When we first got hit with my firstborn son George’s autism diagnosis, people kept telling us it was a good thing. Now that we knew what was wrong, they said, we could find out more about it and get the right services in place. We could get George on the waiting list for this service or that funding. We had a word, a specific condition, to Google.

These well-meaning folks, most of whom did not have any first-hand knowledge of special needs parenting, made it sound so easy. All of the answers and help we needed, just a phone call away.

In practice, this should have been true. In Ontario, autism services – specifically, IBI therapy, which falls within ABA – are funded by the government. That’s the good news. The bad news is that not all individuals with autism qualify. Even though we had in our hot little hands a fifteen-page report detailing the level of George’s autism and what his strengths and deficits were, we had to take him to be assessed by a government social worker. The results of this assessment would determine our eligibility for services.

We were a collective bag of nerves on the day of the assessment: George because he was being lugged across the city to unfamiliar faces at a strange place, and me and my husband because so much was riding on this day. If the assessment did not go in our favour, we would have to fund the IBI therapy ourselves, and we hardly had two beans to rub together.

After the assessment, we couldn’t get a sense of which way the wind was blowing, and we went through three unbearable weeks before we got the results.

I cried when I finally got the news that George had been deemed eligible. Gut-wrenching sobs of relief for us, and tears of sorrow for all of those families who weren’t so lucky.

After languishing on the provincial waiting list for another year and a half, George finally started IBI therapy. We were nervous about it: we were well aware that if he did not make notable progress, he could be removed from the program, which was strapped for government funding.
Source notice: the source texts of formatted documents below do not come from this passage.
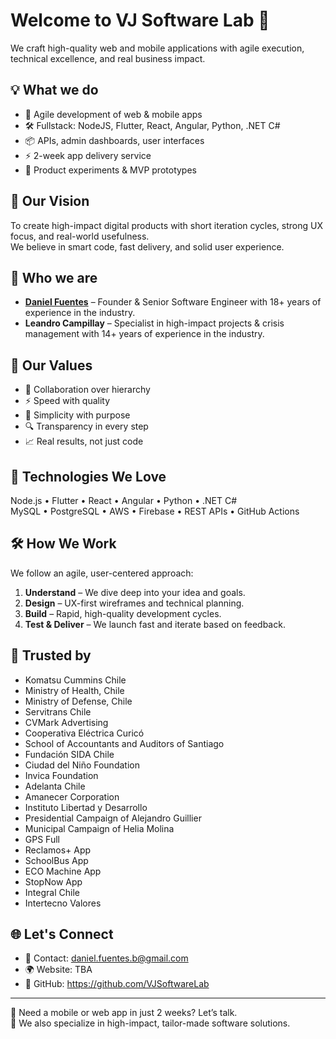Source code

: # Welcome to VJ Software Lab 👋

We craft high-quality web and mobile applications with agile execution, technical excellence, and real business impact.

## 💡 What we do

- 🚀 Agile development of web & mobile apps  
- 🛠️ Fullstack: NodeJS, Flutter, React, Angular, Python, .NET C#  
- 📦 APIs, admin dashboards, user interfaces  
- ⚡ 2-week app delivery service  
- 🧪 Product experiments & MVP prototypes  

## 🎯 Our Vision

To create high-impact digital products with short iteration cycles, strong UX focus, and real-world usefulness.  
We believe in smart code, fast delivery, and solid user experience.

## 👥 Who we are

- **[Daniel Fuentes](https://github.com/fuentesbusco)** – Founder & Senior Software Engineer with 18+ years of experience in the industry.  
- **Leandro Campillay** – Specialist in high-impact projects & crisis management with 14+ years of experience in the industry.

## 🧭 Our Values

- 🤝 Collaboration over hierarchy  
- ⚡ Speed with quality  
- 🧠 Simplicity with purpose  
- 🔍 Transparency in every step  
- 📈 Real results, not just code

## 🧰 Technologies We Love

Node.js • Flutter • React • Angular • Python • .NET C#  
MySQL • PostgreSQL • AWS • Firebase • REST APIs • GitHub Actions

## 🛠️ How We Work

We follow an agile, user-centered approach:

1. **Understand** – We dive deep into your idea and goals.  
2. **Design** – UX-first wireframes and technical planning.  
3. **Build** – Rapid, high-quality development cycles.  
4. **Test & Deliver** – We launch fast and iterate based on feedback.

## 🤝 Trusted by

- Komatsu Cummins Chile  
- Ministry of Health, Chile  
- Ministry of Defense, Chile  
- Servitrans Chile  
- CVMark Advertising  
- Cooperativa Eléctrica Curicó  
- School of Accountants and Auditors of Santiago  
- Fundación SIDA Chile  
- Ciudad del Niño Foundation  
- Invica Foundation
- Adelanta Chile
- Amanecer Corporation  
- Instituto Libertad y Desarrollo  
- Presidential Campaign of Alejandro Guillier  
- Municipal Campaign of Helia Molina  
- GPS Full  
- Reclamos+ App  
- SchoolBus App  
- ECO Machine App  
- StopNow App  
- Integral Chile
- Intertecno Valores

## 🌐 Let's Connect

- 📧 Contact: daniel.fuentes.b@gmail.com  
- 🌍 Website: TBA  
- 🐙 GitHub: https://github.com/VJSoftwareLab

---

💬 Need a mobile or web app in just 2 weeks? Let’s talk.  
🚀 We also specialize in high-impact, tailor-made software solutions.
As it turned out, George could have been a poster child for IBI. Going in, he had virtually no communication skills and no daily living skills, and a multitude of issues relating to behaviour and emotional regulation. We started seeing results within two weeks of him entering the program. He got better at making verbal requests, there were fewer scary head-banging incidents, and a true aptitude for numbers emerged.

In his first year of services, George made 23 months worth of gains. This was nothing short of phenomenal. No-one had expected him to launch himself on this kind of trajectory. The potential in this kid just exploded. Far from being discharged from the program, the staff at the therapy center were itching to see what they could accomplish with him.
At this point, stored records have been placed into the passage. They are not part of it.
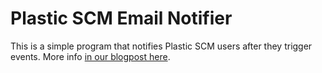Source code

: # Plastic SCM Email Notifier

This is a simple program that notifies Plastic SCM users after they trigger
events. More info [in our blogpost here](http://blog.plasticscm.com/2014/10/plastic-scm-email-notifications.html).
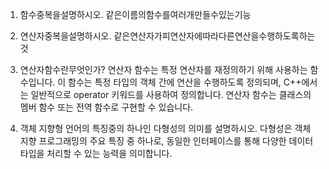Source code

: 1. 함수중복을설명하시오.
같은이름의함수를여러개만들수있는기능

2. 연산자중복을설명하시오.
같은연산자가피연산자에따라다른연산을수행하도록하는것

3. 연산자함수란무엇인가?
연산자 함수는 특정 연산자를 재정의하기 위해 사용하는 함수입니다. 이 함수는 특정 타입의 객체 간에 연산을 수행하도록 정의되며, C++에서는 일반적으로 operator 키워드를 사용하여 정의합니다. 연산자 함수는 클래스의 멤버 함수 또는 전역 함수로 구현할 수 있습니다.
 
4. 객체 지향형 언어의 특징중의 하나인 다형성의 의미를 설명하시오.
다형성은 객체 지향 프로그래밍의 주요 특징 중 하나로, 동일한 인터페이스를 통해 다양한 데이터 타입을 처리할 수 있는 능력을 의미합니다.

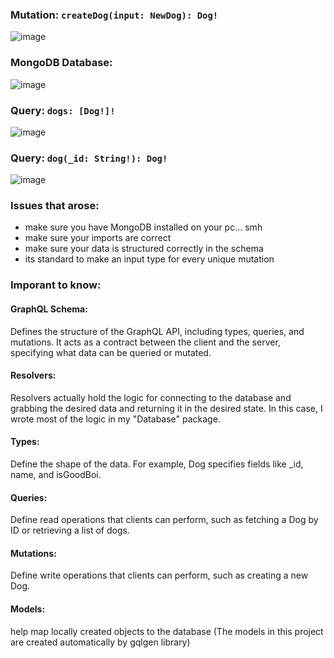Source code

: 


### Mutation: `createDog(input: NewDog): Dog!`

![image](https://github.com/user-attachments/assets/de618a14-7eb3-4415-a8b9-aae5e81f3356)

### MongoDB Database:

![image](https://github.com/user-attachments/assets/11615bab-ccfe-4dfd-8d8f-9e143aa0e74c)

### Query: `dogs: [Dog!]!`

![image](https://github.com/user-attachments/assets/7a7adc3d-9e70-4e4c-bc9d-0c32820ed9a6)

### Query: `dog(_id: String!): Dog!`

![image](https://github.com/user-attachments/assets/01e75a97-952f-4669-b689-9c967aa730aa)


### Issues that arose:
* make sure you have MongoDB installed on your pc... smh
* make sure your imports are correct
* make sure your data is structured correctly in the schema
* its standard to make an input type for every unique mutation

### Imporant to know:
#### GraphQL Schema:
Defines the structure of the GraphQL API, including types, queries, and mutations. It acts as a contract between the client and the server, specifying what data can be queried or mutated.
#### Resolvers:
Resolvers actually hold the logic for connecting to the database and grabbing the desired data and returning it in the desired state. In this case, I wrote most of the logic in my "Database" package. 
#### Types:
Define the shape of the data. For example, Dog specifies fields like _id, name, and isGoodBoi.
#### Queries: 
Define read operations that clients can perform, such as fetching a Dog by ID or retrieving a list of dogs.
#### Mutations:
Define write operations that clients can perform, such as creating a new Dog.
#### Models:
help map locally created objects to the database (The models in this project are created automatically by gqlgen library)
Over the next two years, we gradually shifted the bulk of George’s time from the IBI program to the special ed class at his school. Almost every day we saw some form of progress. By the time he made the transition to full-time school, he was making requests using full sentences, he was initiating some simple social exchanges, and he had learned a number of valuable daily living skills. We also started seeing the emergence of his quirky sense of humour (it has to be said: the kid is funny.)

It hasn’t all been plain sailing. George still has some intense challenges. He panics when his hair is washed or his nails are cut. He still doesn’t talk unless he absolutely has to, and his social communication skills still lag far behind. He struggles with emotional regulation and has meltdowns that break my heart. Any change to his regular routine is enough to send him into a tailspin.

As hard as it is, and as much as I sometimes want to hide in a corner with my hands over my head, the good far outweighs the bad. When I look at George, I see a child who is smart and funny, who sees the world differently to the rest of us. I see a child whose way of thinking is totally unique yet sometimes, highly effective. He can focus intensely on something that interests him, and he pays careful attention to detail.

At the same time, he is chock-full of love, never short of a hug for me, his dad, and his little brother.

He is an amazing kid, and as long as he continues to receive the support he needs, the sky will be the limit for him.